METHODS AND RESULTS:
In this study, Leachianone A, isolated from Radix Sophorae, possessed a profound cytotoxic activity against human hepatoma cell line HepG2 in vitro, with an IC(50) value of 3.4microg/ml post-48-h treatment. Its action mechanism via induction of apoptosis involved both extrinsic and intrinsic pathways. Its anti-tumor effect was further demonstrated in vivo by 17-54% reduction of tumor size in HepG2-bearing nude mice, in which no toxicity to the heart and liver tissues was observed.
CONCLUSIONS:
In conclusion, this is the first report describing the isolation of Leachianone A from Radix Sophorae and the molecular mechanism of its anti-proliferative effect on HepG2 cells.

Lavandulyl flavonoids with sodium-dependent glucose cotransporter 2 inhibitory activity from Sophora flavescens.[Reference: WebLink]

Journal of Huazhong Normal University, 2014,  48(4):520-4.
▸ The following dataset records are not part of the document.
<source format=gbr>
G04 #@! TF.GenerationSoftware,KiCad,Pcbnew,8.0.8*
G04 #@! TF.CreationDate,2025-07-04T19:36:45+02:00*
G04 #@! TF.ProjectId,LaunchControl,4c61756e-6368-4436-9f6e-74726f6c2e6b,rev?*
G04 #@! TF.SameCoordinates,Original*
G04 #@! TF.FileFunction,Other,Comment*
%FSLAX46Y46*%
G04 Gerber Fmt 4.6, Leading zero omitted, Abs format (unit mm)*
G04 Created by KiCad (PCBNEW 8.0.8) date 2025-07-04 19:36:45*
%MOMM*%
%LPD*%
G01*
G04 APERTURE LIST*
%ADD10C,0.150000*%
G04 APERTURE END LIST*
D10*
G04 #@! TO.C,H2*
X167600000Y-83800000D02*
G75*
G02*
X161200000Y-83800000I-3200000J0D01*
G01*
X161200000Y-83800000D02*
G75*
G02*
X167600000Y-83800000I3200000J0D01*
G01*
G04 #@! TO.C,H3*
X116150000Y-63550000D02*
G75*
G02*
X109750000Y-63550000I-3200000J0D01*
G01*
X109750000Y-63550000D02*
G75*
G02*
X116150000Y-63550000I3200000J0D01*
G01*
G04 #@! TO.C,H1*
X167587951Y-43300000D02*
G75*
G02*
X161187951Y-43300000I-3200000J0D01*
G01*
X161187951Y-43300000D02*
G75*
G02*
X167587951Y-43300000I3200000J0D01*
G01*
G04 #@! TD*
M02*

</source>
To discover new bioactive Sodium-dependent glucose cotransporter 2(SGLT2)inhibitors from the traditional Chinese medicine"Ku Shen"(roots of Sophora flavescens),the bioassay-guided purification of an active ethyl acetate fraction was performed.
METHODS AND RESULTS:
Sixteen lavandulyl flavonoids were isolated and their structures were elucidated as kushenol H(1),kushenol K(2),kurarinol(3),kushenol Y(4),kushenol P(5),norkurarinone(6),kushenol I(7),kushenol N(8),(-)-kurarinone(9),kushenol X(10),neokurarinol(11),kushenol C(12),sophoraflavanone G(13),Leachianone A(14),kuraridine(15)and kushenol A(16).All isolated compounds exhibited inhibitory activity against SGLT2.Among them,the two main constituents of the active EtOAc fraction,(-)-kurarinone(9)and sophoraflavanone G(13)showed the most potential inhibitory activity against SGLT2with the IC50values of 2.24μmol/L and 1.45μmol/L,respectively.

Inhibitory Effects of Leachianone A from Sophora flavescens Ait. against Cadmium Induced Cytotoxicity.[Reference: WebLink]
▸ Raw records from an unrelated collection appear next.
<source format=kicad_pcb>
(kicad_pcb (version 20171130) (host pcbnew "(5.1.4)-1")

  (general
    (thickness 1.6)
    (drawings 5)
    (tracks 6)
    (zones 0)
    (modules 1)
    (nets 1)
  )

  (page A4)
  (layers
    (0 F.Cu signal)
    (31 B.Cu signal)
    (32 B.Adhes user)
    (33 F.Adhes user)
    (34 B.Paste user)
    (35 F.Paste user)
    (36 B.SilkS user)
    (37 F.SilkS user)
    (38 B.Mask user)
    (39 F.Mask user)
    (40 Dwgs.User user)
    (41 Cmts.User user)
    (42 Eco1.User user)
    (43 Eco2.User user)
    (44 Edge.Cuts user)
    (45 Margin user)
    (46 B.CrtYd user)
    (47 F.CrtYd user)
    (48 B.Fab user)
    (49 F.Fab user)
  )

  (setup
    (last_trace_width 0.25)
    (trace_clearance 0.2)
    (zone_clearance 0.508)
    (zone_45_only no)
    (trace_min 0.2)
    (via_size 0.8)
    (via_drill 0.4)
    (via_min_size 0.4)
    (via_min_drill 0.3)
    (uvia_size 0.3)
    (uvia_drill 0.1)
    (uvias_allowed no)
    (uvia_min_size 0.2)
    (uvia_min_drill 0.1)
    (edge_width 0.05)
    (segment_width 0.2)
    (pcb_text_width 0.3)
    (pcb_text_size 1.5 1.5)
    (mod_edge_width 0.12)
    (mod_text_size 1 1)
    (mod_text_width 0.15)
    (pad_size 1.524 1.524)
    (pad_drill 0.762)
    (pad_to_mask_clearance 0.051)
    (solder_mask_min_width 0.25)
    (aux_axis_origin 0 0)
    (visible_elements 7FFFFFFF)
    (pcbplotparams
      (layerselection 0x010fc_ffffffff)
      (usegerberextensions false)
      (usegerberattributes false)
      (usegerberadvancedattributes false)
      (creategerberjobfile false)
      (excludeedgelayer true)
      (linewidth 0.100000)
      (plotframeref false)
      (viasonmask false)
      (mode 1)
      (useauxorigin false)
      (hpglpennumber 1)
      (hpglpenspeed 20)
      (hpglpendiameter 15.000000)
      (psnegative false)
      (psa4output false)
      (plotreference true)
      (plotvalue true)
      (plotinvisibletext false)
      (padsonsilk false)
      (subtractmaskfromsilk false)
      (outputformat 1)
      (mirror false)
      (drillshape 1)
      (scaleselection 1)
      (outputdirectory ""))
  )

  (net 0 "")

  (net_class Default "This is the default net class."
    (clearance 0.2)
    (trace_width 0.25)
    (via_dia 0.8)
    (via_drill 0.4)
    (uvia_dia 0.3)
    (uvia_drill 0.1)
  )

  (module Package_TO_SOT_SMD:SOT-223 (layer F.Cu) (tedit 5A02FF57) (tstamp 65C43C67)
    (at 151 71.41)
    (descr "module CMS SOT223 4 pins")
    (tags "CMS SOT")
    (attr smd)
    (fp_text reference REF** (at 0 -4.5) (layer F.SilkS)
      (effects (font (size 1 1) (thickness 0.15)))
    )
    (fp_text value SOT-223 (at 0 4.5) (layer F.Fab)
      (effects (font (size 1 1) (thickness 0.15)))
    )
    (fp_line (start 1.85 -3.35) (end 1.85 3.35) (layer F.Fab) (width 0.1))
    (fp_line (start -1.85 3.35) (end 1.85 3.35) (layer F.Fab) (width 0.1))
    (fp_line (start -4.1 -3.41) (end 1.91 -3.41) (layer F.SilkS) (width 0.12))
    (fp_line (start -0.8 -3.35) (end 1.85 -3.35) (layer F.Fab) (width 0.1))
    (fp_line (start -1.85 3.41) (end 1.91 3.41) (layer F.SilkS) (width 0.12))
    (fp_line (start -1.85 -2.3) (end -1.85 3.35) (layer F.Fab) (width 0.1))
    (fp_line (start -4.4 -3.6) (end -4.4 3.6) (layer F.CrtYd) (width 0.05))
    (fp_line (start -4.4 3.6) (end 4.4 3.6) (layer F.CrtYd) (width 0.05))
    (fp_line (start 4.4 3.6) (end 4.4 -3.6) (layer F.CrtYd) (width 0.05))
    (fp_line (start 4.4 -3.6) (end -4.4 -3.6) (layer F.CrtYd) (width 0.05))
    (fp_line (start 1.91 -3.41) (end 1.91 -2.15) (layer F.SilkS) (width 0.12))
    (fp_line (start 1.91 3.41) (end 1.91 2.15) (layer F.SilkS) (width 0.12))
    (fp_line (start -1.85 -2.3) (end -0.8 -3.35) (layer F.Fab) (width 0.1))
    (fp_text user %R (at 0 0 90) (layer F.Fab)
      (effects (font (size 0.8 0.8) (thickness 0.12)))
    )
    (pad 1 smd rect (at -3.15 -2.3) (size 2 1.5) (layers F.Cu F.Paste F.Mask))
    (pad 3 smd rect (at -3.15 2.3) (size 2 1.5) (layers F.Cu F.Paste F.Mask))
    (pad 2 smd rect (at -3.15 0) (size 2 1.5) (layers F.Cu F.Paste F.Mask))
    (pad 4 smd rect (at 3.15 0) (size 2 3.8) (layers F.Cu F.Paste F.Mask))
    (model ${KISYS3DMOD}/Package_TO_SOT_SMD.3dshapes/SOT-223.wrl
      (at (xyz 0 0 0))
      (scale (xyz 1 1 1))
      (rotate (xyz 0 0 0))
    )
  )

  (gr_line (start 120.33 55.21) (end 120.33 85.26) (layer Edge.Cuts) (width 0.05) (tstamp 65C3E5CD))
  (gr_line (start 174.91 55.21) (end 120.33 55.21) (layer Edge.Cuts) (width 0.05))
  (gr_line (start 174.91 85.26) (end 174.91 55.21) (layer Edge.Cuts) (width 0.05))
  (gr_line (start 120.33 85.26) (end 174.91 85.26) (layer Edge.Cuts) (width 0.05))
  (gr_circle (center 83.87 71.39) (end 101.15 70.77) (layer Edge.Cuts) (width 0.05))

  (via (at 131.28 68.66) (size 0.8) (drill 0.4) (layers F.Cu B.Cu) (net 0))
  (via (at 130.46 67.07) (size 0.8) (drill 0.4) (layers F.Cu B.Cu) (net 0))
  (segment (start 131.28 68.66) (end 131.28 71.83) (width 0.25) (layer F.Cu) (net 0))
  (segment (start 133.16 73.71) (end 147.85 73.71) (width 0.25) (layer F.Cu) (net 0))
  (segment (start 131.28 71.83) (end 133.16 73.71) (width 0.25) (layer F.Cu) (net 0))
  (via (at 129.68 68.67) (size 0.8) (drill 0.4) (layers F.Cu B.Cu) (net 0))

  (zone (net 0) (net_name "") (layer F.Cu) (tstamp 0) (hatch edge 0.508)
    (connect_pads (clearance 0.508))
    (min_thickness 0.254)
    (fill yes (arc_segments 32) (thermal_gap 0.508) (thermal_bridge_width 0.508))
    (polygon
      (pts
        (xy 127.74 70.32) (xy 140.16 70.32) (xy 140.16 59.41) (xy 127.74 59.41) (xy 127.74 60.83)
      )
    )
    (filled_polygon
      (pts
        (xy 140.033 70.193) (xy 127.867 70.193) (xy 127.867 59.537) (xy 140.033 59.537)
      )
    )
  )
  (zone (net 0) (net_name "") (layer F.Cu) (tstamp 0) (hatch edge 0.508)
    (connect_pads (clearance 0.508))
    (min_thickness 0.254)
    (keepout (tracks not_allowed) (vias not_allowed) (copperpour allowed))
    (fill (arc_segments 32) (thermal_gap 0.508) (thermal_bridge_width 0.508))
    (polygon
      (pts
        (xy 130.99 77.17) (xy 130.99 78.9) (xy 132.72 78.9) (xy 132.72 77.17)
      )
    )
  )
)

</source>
Korean J. Oriental Physiology & Pathology,2008, 22(5):1163-7.

In this study, cytotoxicity of cadmium on NIH 3T fibroblasts was utilized in order to discover antitoxic compound in methanol extract of Sophora flavascens Ait.
METHODS AND RESULTS:
There were treatment groups; control (medium only), MTT50 group and five experimental groups. MTT {3-(4,5-dimethylthiazol-2-yl)-2,5-diphenyl-2H- tetrazoliumbromide} assay was performed to evaluate the cytotoxicity of cell organelles and IC50 was also measured. Accordingly we have examined the detoxification effects of methanol extract of S. flavescens Ait. and Leachianone A (LA) on cadmium-treated NIH 3T3 fibroblasts (IC50= 12.5 μM) to observe morphological changes by the light microscopy. Both S. flavescens Ait. methanol extract and LA showed inhibitory effects on cadmium-induced cytotoxicity. Furthermore, LA showed dose-dependency in detoxication.
CONCLUSIONS:
From these results, it is conceivable to suggest that LA from S. flavescens Ait. methanol extract is a potential antitoxic agent.